The exercise:
In the wardrobe passage, repeat everything from "Dark Mountain 4" down to "redeem a kingdom." word for word.

* START Quoted text *

Tuesday 8 October 2013

the life story of that thing

The question of solutions is a question of scale. In a given situation which is graspable—that can be quite big—there is a solution. But it won’t be a universal solution: it is global solutions that have to be suspected. Why is that? Because to improve something, you really need to know the texture, the life story of that thing.
 John Berger, interview in the Financial Times, June 18, 1999 (Geographies of Hope)

There is a wardrobe in my house. It sits, a giant thing, in my living room. It's dark and sombre and oaky (though in truth, I am not sure what wood it’s made of).  I couldn’t tell you either where it came from originally, except that Dano's great aunt once owned it. Anyone want a Narnia wardrobe? he asked last Spring on the community google group we both belong to. And I said, I do! without thinking.

And so one blustery day he and Roger and Mark wielded this giant through the front door in two halves where it now sits alongside a chest-of-drawers (from my neighbours) and a green velvet sofa (from a Give and Take Day) and other odd junkstore chairs we have been given since we came here, ten years ago.

There are no furry coats in this wardrobe that you might push through and find yourself in a snowy country where fauns and badgers talk and trees watch your every move. But there is something in there worth discovering. In fact the day when Roger's red van drew up, I knew exactly what it would hold in my house:

Dark Mountain 4 will go in there, I said.

So there you go: this dark woody wardrobe does contain a magical door inside. You can find trees and rivers  and animals inside a stack of cardboard boxes, and a winter that feels like it will never end. And if you step further into the pages of the books inside those boxes.you might find how to go about breaking that icy spell we are all held in and how to redeem a kingdom.

* END Quoted text *
* START Material shown *

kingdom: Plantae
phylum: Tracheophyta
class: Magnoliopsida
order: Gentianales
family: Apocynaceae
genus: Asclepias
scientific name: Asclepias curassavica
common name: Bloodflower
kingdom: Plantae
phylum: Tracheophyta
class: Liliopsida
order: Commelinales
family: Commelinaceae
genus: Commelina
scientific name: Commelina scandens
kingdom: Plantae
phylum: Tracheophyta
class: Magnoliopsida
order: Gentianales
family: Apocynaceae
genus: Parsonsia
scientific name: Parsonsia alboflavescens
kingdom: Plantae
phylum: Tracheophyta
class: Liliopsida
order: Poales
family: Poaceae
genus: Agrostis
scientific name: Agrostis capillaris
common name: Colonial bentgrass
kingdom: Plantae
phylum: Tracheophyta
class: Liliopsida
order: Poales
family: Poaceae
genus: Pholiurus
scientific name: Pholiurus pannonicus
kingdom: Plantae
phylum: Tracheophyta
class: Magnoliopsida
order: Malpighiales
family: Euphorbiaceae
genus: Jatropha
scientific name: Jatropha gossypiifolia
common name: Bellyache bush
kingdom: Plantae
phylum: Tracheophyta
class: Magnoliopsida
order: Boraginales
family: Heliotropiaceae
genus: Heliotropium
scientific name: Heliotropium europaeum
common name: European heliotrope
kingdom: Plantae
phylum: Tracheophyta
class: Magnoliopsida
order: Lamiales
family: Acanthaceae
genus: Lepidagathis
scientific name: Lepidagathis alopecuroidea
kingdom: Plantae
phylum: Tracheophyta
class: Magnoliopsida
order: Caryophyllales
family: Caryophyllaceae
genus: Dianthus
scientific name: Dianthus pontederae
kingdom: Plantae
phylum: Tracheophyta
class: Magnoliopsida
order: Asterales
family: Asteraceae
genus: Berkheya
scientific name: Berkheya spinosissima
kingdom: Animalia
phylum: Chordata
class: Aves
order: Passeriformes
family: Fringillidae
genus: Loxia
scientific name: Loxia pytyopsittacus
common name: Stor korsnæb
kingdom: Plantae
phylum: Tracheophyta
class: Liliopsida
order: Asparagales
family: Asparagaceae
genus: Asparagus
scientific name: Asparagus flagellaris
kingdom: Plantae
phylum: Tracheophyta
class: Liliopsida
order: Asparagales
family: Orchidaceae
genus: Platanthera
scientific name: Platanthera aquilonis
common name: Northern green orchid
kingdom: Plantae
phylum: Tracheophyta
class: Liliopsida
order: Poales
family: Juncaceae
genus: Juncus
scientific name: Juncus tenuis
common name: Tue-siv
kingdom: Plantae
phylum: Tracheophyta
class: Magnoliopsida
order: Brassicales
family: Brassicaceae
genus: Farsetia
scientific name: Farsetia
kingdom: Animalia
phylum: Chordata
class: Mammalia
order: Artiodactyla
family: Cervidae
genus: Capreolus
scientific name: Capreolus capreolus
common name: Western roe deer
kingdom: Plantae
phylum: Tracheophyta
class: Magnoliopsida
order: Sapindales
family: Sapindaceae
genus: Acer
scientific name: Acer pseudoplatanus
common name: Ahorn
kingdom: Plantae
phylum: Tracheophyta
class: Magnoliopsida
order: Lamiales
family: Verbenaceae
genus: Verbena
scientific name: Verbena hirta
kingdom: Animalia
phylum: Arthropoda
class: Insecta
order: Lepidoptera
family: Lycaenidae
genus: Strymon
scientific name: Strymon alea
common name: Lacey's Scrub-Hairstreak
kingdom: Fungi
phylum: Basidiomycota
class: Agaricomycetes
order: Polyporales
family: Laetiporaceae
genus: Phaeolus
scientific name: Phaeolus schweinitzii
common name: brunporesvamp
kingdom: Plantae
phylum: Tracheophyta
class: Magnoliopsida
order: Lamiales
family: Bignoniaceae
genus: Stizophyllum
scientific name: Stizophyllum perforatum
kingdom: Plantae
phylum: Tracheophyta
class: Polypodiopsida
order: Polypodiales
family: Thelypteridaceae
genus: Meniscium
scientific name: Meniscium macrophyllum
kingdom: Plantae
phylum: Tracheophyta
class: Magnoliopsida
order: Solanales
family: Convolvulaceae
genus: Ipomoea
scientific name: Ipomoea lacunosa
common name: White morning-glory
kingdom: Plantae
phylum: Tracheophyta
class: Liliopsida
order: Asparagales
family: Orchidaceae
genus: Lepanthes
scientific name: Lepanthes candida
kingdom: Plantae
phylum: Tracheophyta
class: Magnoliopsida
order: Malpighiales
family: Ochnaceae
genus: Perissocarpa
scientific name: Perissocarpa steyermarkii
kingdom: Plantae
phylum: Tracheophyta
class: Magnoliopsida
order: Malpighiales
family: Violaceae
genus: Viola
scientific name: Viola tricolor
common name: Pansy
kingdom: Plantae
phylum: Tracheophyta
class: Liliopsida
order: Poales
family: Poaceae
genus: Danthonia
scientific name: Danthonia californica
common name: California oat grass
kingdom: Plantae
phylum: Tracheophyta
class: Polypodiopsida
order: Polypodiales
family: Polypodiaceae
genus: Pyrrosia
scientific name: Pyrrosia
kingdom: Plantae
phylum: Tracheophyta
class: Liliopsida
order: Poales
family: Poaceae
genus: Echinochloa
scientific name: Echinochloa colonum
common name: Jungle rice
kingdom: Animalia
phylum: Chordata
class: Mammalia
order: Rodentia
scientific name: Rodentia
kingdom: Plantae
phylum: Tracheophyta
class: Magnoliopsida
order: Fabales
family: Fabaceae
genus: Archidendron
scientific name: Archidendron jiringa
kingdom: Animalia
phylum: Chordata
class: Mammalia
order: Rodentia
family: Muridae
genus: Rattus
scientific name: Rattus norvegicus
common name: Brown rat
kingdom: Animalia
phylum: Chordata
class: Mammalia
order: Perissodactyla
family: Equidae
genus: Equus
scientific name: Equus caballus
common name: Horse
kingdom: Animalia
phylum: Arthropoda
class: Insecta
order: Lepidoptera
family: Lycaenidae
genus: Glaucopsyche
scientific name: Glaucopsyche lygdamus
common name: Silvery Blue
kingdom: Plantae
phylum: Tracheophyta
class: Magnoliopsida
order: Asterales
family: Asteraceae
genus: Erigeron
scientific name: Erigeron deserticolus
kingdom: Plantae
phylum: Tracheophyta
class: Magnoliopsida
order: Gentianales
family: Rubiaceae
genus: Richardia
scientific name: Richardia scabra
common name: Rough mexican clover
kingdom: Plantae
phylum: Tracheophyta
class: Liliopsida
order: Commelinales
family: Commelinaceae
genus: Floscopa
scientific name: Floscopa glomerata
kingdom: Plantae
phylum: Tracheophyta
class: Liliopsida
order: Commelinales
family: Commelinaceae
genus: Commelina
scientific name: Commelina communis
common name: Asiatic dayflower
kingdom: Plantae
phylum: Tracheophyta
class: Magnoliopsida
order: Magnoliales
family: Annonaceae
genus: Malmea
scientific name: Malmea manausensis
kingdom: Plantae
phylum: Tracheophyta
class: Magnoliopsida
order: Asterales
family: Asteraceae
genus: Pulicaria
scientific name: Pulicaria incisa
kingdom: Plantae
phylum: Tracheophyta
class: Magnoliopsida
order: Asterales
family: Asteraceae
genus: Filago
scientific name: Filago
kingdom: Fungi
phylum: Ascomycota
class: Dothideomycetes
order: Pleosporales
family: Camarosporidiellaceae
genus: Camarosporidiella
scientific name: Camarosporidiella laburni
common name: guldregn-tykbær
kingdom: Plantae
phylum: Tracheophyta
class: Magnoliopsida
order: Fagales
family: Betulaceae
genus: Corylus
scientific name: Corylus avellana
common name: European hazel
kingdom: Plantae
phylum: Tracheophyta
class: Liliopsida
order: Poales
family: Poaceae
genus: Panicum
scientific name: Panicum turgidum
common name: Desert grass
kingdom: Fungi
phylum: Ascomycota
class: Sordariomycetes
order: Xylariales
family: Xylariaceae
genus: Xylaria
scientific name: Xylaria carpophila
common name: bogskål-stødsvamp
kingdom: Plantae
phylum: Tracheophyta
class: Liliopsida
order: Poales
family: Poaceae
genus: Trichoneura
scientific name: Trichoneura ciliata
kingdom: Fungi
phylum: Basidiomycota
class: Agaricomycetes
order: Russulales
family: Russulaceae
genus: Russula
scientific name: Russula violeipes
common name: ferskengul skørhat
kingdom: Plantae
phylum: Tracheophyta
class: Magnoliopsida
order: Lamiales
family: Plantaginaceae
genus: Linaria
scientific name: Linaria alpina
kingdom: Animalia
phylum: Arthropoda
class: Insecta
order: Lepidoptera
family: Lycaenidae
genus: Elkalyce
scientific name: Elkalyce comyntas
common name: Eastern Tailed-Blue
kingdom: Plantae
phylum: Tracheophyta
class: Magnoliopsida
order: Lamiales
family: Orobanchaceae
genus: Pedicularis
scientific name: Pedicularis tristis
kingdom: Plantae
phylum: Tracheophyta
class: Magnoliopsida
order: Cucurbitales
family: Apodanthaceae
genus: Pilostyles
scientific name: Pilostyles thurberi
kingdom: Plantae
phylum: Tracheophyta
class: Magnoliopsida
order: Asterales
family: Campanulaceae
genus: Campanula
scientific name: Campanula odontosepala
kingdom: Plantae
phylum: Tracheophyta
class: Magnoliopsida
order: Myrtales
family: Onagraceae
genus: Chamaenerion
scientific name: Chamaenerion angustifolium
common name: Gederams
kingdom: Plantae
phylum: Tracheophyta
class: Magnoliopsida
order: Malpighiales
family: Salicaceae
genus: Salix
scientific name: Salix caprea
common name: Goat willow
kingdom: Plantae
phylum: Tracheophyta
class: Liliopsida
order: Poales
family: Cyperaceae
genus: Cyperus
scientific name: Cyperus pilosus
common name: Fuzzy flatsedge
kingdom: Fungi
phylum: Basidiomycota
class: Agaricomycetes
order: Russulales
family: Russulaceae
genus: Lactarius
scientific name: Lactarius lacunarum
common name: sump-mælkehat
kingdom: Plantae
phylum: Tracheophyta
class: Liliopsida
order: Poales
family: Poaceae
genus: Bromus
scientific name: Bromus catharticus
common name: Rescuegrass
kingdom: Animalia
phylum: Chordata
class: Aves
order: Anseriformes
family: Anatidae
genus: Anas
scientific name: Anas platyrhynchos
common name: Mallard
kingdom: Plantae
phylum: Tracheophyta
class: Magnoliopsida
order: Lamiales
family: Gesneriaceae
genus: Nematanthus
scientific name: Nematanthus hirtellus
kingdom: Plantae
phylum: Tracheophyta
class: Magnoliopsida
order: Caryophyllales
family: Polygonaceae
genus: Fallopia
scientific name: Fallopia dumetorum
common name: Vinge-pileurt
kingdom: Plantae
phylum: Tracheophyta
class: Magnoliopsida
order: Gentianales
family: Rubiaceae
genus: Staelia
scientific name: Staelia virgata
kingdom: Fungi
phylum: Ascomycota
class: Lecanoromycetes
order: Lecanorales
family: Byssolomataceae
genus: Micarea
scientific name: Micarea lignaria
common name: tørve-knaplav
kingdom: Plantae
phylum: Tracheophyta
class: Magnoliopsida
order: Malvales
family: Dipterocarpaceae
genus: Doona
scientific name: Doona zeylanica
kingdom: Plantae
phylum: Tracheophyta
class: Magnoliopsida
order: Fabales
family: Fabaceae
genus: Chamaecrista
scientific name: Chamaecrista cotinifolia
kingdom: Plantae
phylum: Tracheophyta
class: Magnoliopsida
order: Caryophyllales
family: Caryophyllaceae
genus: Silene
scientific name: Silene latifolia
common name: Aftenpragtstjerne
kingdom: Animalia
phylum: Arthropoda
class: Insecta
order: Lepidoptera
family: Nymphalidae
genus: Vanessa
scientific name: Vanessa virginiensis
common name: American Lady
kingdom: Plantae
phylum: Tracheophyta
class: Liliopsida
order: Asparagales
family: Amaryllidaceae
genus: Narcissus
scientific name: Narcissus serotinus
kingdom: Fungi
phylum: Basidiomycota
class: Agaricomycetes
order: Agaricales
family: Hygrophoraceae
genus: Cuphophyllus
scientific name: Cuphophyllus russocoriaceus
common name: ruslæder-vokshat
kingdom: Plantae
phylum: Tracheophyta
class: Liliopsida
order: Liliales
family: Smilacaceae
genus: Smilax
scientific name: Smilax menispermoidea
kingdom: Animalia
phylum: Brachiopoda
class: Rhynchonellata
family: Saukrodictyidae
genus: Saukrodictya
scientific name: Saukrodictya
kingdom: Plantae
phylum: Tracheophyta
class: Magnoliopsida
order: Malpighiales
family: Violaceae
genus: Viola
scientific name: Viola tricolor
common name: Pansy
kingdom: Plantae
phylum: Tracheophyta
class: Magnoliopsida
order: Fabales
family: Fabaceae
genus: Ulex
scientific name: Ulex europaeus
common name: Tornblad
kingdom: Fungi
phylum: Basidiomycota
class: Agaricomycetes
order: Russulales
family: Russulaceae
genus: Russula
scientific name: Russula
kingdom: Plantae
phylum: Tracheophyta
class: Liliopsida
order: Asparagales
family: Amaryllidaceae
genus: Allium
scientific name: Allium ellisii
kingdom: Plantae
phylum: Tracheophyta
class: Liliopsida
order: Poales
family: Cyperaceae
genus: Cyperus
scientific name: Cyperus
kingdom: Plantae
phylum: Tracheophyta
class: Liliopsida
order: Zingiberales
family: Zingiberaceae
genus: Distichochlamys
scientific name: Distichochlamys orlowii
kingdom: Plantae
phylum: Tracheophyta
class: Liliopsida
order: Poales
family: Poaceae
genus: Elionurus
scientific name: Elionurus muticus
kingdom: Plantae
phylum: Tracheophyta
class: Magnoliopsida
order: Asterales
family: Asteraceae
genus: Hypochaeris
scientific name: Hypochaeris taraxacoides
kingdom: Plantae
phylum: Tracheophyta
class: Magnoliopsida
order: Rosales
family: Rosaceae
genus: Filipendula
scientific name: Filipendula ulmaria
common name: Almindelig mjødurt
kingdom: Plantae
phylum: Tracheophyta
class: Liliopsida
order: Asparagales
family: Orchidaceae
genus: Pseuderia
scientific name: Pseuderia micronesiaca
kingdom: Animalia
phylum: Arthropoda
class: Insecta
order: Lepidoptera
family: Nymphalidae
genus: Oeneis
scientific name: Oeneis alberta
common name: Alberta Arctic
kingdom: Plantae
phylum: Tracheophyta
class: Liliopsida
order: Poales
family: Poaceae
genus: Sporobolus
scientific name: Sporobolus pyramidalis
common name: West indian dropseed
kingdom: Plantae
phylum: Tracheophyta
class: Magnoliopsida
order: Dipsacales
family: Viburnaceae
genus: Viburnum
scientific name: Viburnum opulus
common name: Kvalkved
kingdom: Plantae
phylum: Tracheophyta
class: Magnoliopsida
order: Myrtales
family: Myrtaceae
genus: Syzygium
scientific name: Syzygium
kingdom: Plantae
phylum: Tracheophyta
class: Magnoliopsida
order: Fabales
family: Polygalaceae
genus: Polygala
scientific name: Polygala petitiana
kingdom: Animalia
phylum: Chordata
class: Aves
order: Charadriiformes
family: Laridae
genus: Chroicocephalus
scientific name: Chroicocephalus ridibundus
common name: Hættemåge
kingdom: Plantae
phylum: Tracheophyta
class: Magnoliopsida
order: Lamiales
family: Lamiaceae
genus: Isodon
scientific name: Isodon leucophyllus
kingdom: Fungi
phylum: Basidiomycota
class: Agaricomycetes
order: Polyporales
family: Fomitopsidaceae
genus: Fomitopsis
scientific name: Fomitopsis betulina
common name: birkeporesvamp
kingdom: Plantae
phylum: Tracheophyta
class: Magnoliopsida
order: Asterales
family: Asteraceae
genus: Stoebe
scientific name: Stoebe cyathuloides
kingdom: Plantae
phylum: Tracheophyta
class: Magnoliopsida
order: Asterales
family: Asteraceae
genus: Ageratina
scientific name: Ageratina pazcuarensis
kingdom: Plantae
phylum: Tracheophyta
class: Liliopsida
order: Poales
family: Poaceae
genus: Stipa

* END Material shown *

Expected answer:
Dark Mountain 4 will go in there, I said.

So there you go: this dark woody wardrobe does contain a magical door inside. You can find trees and rivers  and animals inside a stack of cardboard boxes, and a winter that feels like it will never end. And if you step further into the pages of the books inside those boxes.you might find how to go about breaking that icy spell we are all held in and how to redeem a kingdom.